◆ TASK OBJECTIVE: Exactly as they appear below, repeat the lines from the one with "table_header [488, 1448, 723, 1477]" through the one with "table_cell [104, 1508, 162, 1565]", and no others.

[Dataset entries]

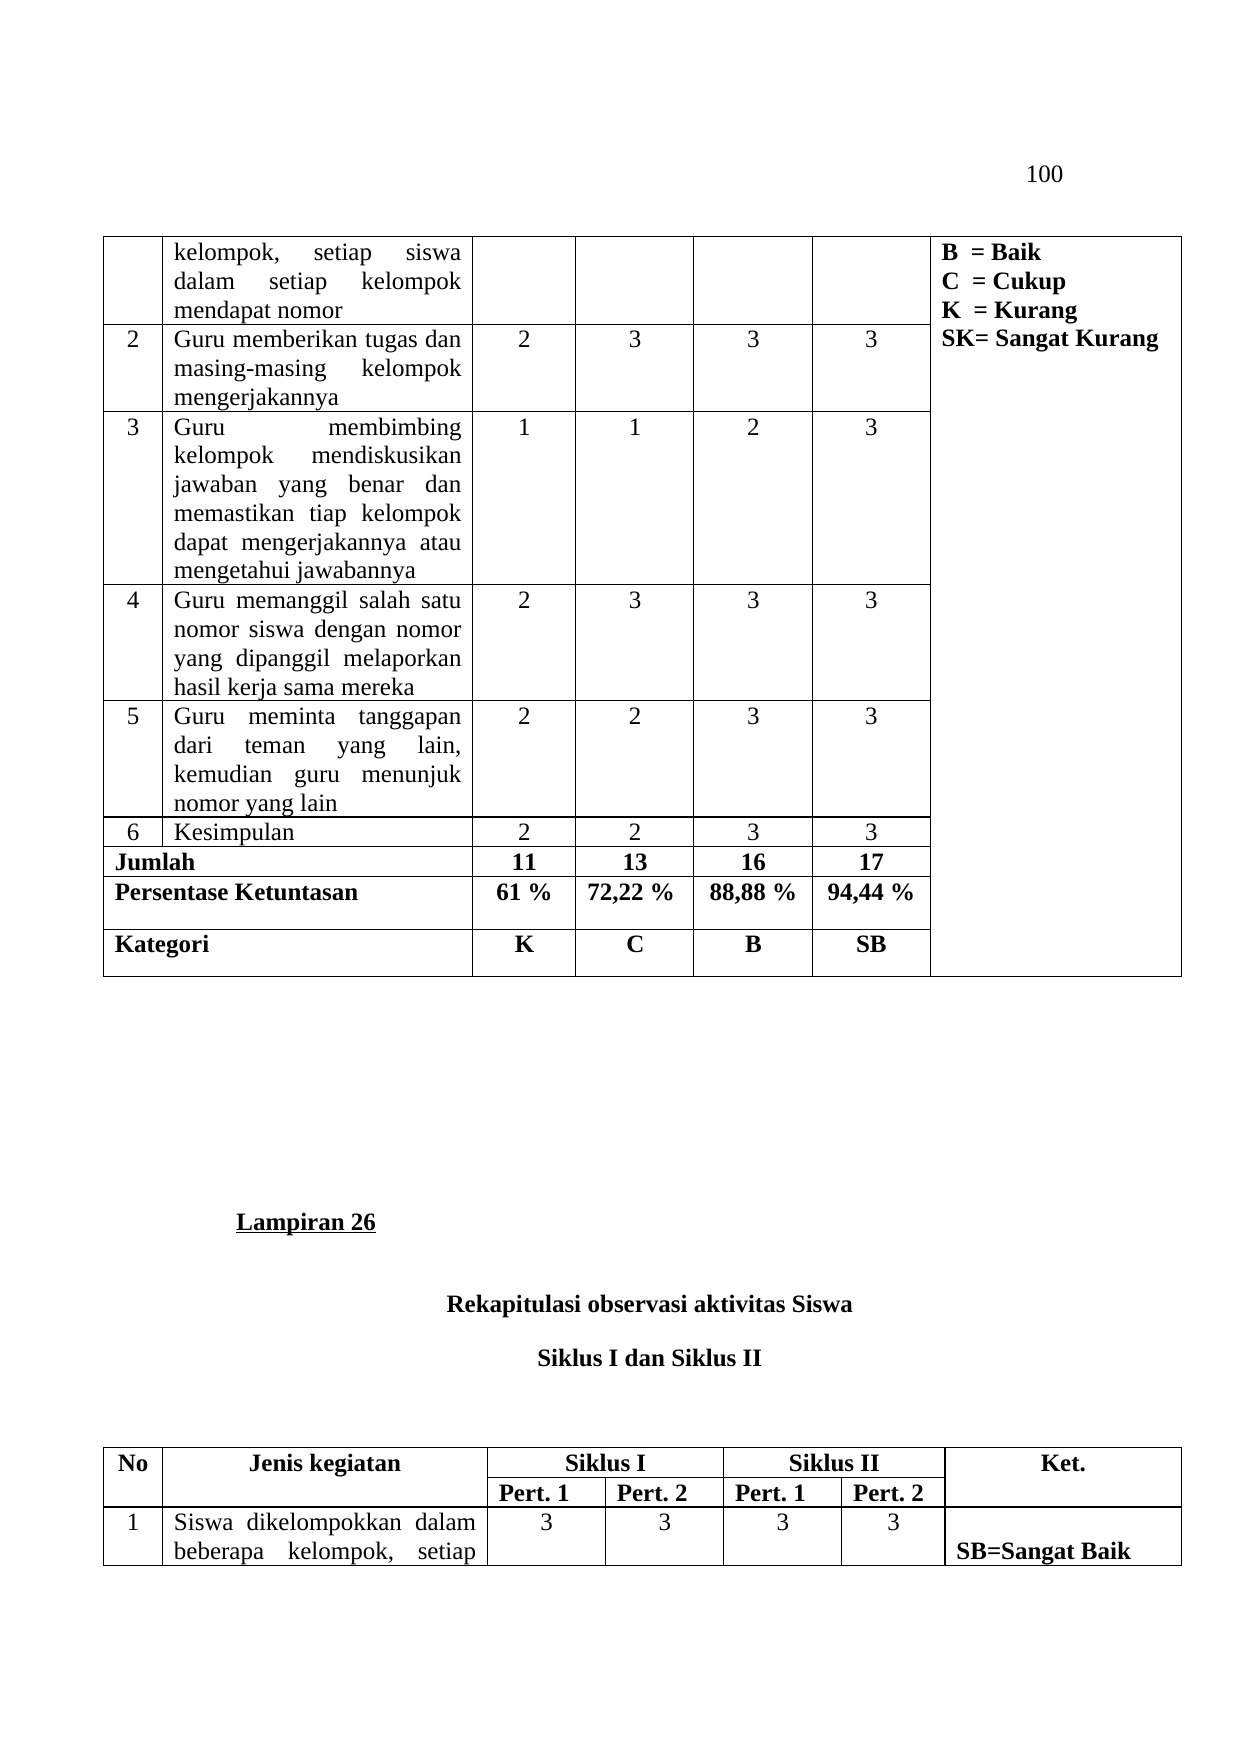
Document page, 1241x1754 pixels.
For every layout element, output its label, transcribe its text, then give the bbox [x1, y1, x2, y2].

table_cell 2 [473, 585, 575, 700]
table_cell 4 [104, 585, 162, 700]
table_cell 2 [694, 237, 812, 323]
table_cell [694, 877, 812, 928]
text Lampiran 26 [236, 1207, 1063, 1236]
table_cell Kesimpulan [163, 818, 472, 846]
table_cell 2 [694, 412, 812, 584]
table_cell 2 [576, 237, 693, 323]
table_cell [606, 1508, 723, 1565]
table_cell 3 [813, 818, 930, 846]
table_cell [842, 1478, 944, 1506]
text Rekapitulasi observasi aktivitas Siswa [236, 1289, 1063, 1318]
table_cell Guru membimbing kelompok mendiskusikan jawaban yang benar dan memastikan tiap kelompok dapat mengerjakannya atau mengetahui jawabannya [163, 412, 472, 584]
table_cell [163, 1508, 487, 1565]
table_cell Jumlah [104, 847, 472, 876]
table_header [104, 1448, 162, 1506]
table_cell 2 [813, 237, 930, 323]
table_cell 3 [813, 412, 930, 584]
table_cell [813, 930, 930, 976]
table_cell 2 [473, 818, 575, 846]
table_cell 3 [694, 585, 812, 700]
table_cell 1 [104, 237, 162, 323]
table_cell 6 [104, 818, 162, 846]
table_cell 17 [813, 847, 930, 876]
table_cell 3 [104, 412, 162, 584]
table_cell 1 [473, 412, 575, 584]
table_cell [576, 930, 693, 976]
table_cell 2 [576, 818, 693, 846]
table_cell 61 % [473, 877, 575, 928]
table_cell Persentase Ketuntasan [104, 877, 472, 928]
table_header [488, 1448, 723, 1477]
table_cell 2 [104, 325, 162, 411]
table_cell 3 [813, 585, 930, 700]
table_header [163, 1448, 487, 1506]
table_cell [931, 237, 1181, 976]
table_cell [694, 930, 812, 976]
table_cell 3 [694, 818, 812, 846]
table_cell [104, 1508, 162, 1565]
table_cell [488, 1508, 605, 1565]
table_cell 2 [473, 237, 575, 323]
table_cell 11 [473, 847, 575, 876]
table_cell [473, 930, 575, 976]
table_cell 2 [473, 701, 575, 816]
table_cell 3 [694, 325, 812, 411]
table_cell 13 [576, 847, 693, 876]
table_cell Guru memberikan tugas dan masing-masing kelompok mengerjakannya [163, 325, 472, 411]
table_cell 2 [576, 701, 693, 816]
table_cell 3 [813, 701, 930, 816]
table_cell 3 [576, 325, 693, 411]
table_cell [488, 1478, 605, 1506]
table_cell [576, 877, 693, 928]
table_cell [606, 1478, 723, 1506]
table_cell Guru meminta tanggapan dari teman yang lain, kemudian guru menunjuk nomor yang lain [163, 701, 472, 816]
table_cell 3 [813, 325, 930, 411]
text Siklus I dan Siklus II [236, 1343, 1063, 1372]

◆ RESPONSE AREA:
table_header [488, 1448, 723, 1477]
table_cell 2 [104, 325, 162, 411]
table_cell 3 [813, 585, 930, 700]
table_header [163, 1448, 487, 1506]
table_cell [931, 237, 1181, 976]
table_cell [694, 930, 812, 976]
table_cell 3 [694, 818, 812, 846]
table_cell [104, 1508, 162, 1565]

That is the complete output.